Short problem →
Copy every line of the records below without any change.

Data rows →
══════

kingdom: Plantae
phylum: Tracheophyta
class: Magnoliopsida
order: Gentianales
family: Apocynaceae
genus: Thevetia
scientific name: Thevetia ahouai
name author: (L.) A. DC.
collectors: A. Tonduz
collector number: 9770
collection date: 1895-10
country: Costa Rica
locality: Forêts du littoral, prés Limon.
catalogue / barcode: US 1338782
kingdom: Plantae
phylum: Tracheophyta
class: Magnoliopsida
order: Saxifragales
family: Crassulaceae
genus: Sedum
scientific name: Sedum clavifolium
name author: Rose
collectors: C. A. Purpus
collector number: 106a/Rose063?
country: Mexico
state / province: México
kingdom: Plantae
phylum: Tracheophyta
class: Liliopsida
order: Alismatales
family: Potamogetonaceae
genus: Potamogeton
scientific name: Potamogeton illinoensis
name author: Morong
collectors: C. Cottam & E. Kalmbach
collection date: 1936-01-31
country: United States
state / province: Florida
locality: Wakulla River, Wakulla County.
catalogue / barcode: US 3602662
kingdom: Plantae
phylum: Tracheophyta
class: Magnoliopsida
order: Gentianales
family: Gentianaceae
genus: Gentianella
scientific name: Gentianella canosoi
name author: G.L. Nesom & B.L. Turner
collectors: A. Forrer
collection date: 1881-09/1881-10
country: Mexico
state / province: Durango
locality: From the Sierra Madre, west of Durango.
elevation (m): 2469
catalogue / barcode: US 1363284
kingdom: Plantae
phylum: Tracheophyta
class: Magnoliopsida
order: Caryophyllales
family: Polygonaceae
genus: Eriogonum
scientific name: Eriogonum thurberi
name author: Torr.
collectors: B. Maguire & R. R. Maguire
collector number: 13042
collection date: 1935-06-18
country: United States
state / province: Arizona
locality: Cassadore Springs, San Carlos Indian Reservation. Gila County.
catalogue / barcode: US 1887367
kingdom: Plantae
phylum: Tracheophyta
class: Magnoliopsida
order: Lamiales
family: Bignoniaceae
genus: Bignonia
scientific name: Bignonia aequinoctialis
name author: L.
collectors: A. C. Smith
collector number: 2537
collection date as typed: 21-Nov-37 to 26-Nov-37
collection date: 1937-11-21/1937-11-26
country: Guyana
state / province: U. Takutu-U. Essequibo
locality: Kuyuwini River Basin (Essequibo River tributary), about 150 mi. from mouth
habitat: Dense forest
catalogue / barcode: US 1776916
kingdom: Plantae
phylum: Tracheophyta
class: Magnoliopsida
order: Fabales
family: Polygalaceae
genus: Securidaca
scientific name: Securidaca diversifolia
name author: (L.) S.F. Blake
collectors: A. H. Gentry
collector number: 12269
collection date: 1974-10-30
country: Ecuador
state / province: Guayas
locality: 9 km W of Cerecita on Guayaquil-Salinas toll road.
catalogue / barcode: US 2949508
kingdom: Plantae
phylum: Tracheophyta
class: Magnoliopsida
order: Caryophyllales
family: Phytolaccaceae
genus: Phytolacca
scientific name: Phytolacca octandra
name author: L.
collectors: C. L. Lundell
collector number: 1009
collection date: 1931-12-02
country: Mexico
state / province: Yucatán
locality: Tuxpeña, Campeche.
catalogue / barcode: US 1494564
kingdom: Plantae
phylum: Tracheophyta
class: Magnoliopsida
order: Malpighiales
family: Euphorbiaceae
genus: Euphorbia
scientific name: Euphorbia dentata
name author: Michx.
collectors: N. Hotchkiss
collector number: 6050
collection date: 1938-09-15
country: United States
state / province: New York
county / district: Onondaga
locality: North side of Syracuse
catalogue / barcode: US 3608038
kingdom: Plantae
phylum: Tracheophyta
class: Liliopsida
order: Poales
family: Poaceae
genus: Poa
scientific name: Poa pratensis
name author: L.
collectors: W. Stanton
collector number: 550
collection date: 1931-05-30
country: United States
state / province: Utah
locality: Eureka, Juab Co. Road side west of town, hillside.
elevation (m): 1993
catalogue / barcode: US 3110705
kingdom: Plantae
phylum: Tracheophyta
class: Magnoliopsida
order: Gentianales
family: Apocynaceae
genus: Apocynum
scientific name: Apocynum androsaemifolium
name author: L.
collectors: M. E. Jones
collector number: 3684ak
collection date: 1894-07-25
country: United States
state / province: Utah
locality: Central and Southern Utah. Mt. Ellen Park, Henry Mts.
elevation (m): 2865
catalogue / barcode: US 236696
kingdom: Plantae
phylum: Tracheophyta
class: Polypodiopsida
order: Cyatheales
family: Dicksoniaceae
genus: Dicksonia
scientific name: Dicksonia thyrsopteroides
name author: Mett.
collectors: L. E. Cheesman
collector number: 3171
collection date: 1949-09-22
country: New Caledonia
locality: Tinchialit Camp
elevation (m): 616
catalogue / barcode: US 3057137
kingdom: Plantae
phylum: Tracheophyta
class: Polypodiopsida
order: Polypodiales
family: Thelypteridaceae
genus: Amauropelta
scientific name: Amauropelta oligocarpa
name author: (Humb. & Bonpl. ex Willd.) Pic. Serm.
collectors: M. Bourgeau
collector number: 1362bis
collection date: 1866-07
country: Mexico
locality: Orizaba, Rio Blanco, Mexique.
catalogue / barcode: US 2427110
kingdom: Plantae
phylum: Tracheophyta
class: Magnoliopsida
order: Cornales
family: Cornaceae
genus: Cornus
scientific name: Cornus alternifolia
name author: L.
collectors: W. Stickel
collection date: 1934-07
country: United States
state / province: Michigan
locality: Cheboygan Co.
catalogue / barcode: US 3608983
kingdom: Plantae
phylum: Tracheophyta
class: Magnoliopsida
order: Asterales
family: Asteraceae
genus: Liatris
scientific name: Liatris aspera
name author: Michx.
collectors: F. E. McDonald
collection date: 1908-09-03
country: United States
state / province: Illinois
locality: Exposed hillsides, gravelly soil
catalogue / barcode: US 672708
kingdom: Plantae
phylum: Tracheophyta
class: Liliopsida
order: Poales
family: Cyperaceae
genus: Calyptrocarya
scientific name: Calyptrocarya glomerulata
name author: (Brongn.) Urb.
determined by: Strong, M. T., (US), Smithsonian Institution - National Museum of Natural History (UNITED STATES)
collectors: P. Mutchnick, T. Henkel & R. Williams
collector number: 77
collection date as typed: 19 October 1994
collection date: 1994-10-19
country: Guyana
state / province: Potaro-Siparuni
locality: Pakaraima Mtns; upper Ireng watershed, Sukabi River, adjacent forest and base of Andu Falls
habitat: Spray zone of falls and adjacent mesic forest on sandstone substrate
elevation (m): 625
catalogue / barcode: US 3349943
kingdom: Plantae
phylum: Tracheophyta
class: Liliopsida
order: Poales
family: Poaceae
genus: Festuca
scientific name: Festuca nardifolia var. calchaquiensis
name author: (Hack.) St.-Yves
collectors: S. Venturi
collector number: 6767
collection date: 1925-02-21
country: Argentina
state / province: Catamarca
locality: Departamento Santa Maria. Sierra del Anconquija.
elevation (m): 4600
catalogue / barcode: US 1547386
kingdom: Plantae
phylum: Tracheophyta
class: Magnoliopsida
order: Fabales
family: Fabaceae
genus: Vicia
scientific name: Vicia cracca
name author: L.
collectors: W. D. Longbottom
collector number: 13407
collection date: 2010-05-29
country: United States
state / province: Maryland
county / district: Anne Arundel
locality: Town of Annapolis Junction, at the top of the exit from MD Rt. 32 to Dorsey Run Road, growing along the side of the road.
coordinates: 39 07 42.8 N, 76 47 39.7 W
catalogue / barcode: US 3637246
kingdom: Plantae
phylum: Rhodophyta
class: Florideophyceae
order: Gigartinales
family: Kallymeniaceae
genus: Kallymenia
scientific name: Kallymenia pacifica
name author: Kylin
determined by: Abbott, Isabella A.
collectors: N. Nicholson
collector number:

══════

Response below →
kingdom: Plantae
phylum: Tracheophyta
class: Magnoliopsida
order: Gentianales
family: Apocynaceae
genus: Thevetia
scientific name: Thevetia ahouai
name author: (L.) A. DC.
collectors: A. Tonduz
collector number: 9770
collection date: 1895-10
country: Costa Rica
locality: Forêts du littoral, prés Limon.
catalogue / barcode: US 1338782
kingdom: Plantae
phylum: Tracheophyta
class: Magnoliopsida
order: Saxifragales
family: Crassulaceae
genus: Sedum
scientific name: Sedum clavifolium
name author: Rose
collectors: C. A. Purpus
collector number: 106a/Rose063?
country: Mexico
state / province: México
kingdom: Plantae
phylum: Tracheophyta
class: Liliopsida
order: Alismatales
family: Potamogetonaceae
genus: Potamogeton
scientific name: Potamogeton illinoensis
name author: Morong
collectors: C. Cottam & E. Kalmbach
collection date: 1936-01-31
country: United States
state / province: Florida
locality: Wakulla River, Wakulla County.
catalogue / barcode: US 3602662
kingdom: Plantae
phylum: Tracheophyta
class: Magnoliopsida
order: Gentianales
family: Gentianaceae
genus: Gentianella
scientific name: Gentianella canosoi
name author: G.L. Nesom & B.L. Turner
collectors: A. Forrer
collection date: 1881-09/1881-10
country: Mexico
state / province: Durango
locality: From the Sierra Madre, west of Durango.
elevation (m): 2469
catalogue / barcode: US 1363284
kingdom: Plantae
phylum: Tracheophyta
class: Magnoliopsida
order: Caryophyllales
family: Polygonaceae
genus: Eriogonum
scientific name: Eriogonum thurberi
name author: Torr.
collectors: B. Maguire & R. R. Maguire
collector number: 13042
collection date: 1935-06-18
country: United States
state / province: Arizona
locality: Cassadore Springs, San Carlos Indian Reservation. Gila County.
catalogue / barcode: US 1887367
kingdom: Plantae
phylum: Tracheophyta
class: Magnoliopsida
order: Lamiales
family: Bignoniaceae
genus: Bignonia
scientific name: Bignonia aequinoctialis
name author: L.
collectors: A. C. Smith
collector number: 2537
collection date as typed: 21-Nov-37 to 26-Nov-37
collection date: 1937-11-21/1937-11-26
country: Guyana
state / province: U. Takutu-U. Essequibo
locality: Kuyuwini River Basin (Essequibo River tributary), about 150 mi. from mouth
habitat: Dense forest
catalogue / barcode: US 1776916
kingdom: Plantae
phylum: Tracheophyta
class: Magnoliopsida
order: Fabales
family: Polygalaceae
genus: Securidaca
scientific name: Securidaca diversifolia
name author: (L.) S.F. Blake
collectors: A. H. Gentry
collector number: 12269
collection date: 1974-10-30
country: Ecuador
state / province: Guayas
locality: 9 km W of Cerecita on Guayaquil-Salinas toll road.
catalogue / barcode: US 2949508
kingdom: Plantae
phylum: Tracheophyta
class: Magnoliopsida
order: Caryophyllales
family: Phytolaccaceae
genus: Phytolacca
scientific name: Phytolacca octandra
name author: L.
collectors: C. L. Lundell
collector number: 1009
collection date: 1931-12-02
country: Mexico
state / province: Yucatán
locality: Tuxpeña, Campeche.
catalogue / barcode: US 1494564
kingdom: Plantae
phylum: Tracheophyta
class: Magnoliopsida
order: Malpighiales
family: Euphorbiaceae
genus: Euphorbia
scientific name: Euphorbia dentata
name author: Michx.
collectors: N. Hotchkiss
collector number: 6050
collection date: 1938-09-15
country: United States
state / province: New York
county / district: Onondaga
locality: North side of Syracuse
catalogue / barcode: US 3608038
kingdom: Plantae
phylum: Tracheophyta
class: Liliopsida
order: Poales
family: Poaceae
genus: Poa
scientific name: Poa pratensis
name author: L.
collectors: W. Stanton
collector number: 550
collection date: 1931-05-30
country: United States
state / province: Utah
locality: Eureka, Juab Co. Road side west of town, hillside.
elevation (m): 1993
catalogue / barcode: US 3110705
kingdom: Plantae
phylum: Tracheophyta
class: Magnoliopsida
order: Gentianales
family: Apocynaceae
genus: Apocynum
scientific name: Apocynum androsaemifolium
name author: L.
collectors: M. E. Jones
collector number: 3684ak
collection date: 1894-07-25
country: United States
state / province: Utah
locality: Central and Southern Utah. Mt. Ellen Park, Henry Mts.
elevation (m): 2865
catalogue / barcode: US 236696
kingdom: Plantae
phylum: Tracheophyta
class: Polypodiopsida
order: Cyatheales
family: Dicksoniaceae
genus: Dicksonia
scientific name: Dicksonia thyrsopteroides
name author: Mett.
collectors: L. E. Cheesman
collector number: 3171
collection date: 1949-09-22
country: New Caledonia
locality: Tinchialit Camp
elevation (m): 616
catalogue / barcode: US 3057137
kingdom: Plantae
phylum: Tracheophyta
class: Polypodiopsida
order: Polypodiales
family: Thelypteridaceae
genus: Amauropelta
scientific name: Amauropelta oligocarpa
name author: (Humb. & Bonpl. ex Willd.) Pic. Serm.
collectors: M. Bourgeau
collector number: 1362bis
collection date: 1866-07
country: Mexico
locality: Orizaba, Rio Blanco, Mexique.
catalogue / barcode: US 2427110
kingdom: Plantae
phylum: Tracheophyta
class: Magnoliopsida
order: Cornales
family: Cornaceae
genus: Cornus
scientific name: Cornus alternifolia
name author: L.
collectors: W. Stickel
collection date: 1934-07
country: United States
state / province: Michigan
locality: Cheboygan Co.
catalogue / barcode: US 3608983
kingdom: Plantae
phylum: Tracheophyta
class: Magnoliopsida
order: Asterales
family: Asteraceae
genus: Liatris
scientific name: Liatris aspera
name author: Michx.
collectors: F. E. McDonald
collection date: 1908-09-03
country: United States
state / province: Illinois
locality: Exposed hillsides, gravelly soil
catalogue / barcode: US 672708
kingdom: Plantae
phylum: Tracheophyta
class: Liliopsida
order: Poales
family: Cyperaceae
genus: Calyptrocarya
scientific name: Calyptrocarya glomerulata
name author: (Brongn.) Urb.
determined by: Strong, M. T., (US), Smithsonian Institution - National Museum of Natural History (UNITED STATES)
collectors: P. Mutchnick, T. Henkel & R. Williams
collector number: 77
collection date as typed: 19 October 1994
collection date: 1994-10-19
country: Guyana
state / province: Potaro-Siparuni
locality: Pakaraima Mtns; upper Ireng watershed, Sukabi River, adjacent forest and base of Andu Falls
habitat: Spray zone of falls and adjacent mesic forest on sandstone substrate
elevation (m): 625
catalogue / barcode: US 3349943
kingdom: Plantae
phylum: Tracheophyta
class: Liliopsida
order: Poales
family: Poaceae
genus: Festuca
scientific name: Festuca nardifolia var. calchaquiensis
name author: (Hack.) St.-Yves
collectors: S. Venturi
collector number: 6767
collection date: 1925-02-21
country: Argentina
state / province: Catamarca
locality: Departamento Santa Maria. Sierra del Anconquija.
elevation (m): 4600
catalogue / barcode: US 1547386
kingdom: Plantae
phylum: Tracheophyta
class: Magnoliopsida
order: Fabales
family: Fabaceae
genus: Vicia
scientific name: Vicia cracca
name author: L.
collectors: W. D. Longbottom
collector number: 13407
collection date: 2010-05-29
country: United States
state / province: Maryland
county / district: Anne Arundel
locality: Town of Annapolis Junction, at the top of the exit from MD Rt. 32 to Dorsey Run Road, growing along the side of the road.
coordinates: 39 07 42.8 N, 76 47 39.7 W
catalogue / barcode: US 3637246
kingdom: Plantae
phylum: Rhodophyta
class: Florideophyceae
order: Gigartinales
family: Kallymeniaceae
genus: Kallymenia
scientific name: Kallymenia pacifica
name author: Kylin
determined by: Abbott, Isabella A.
collectors: N. Nicholson
collector number:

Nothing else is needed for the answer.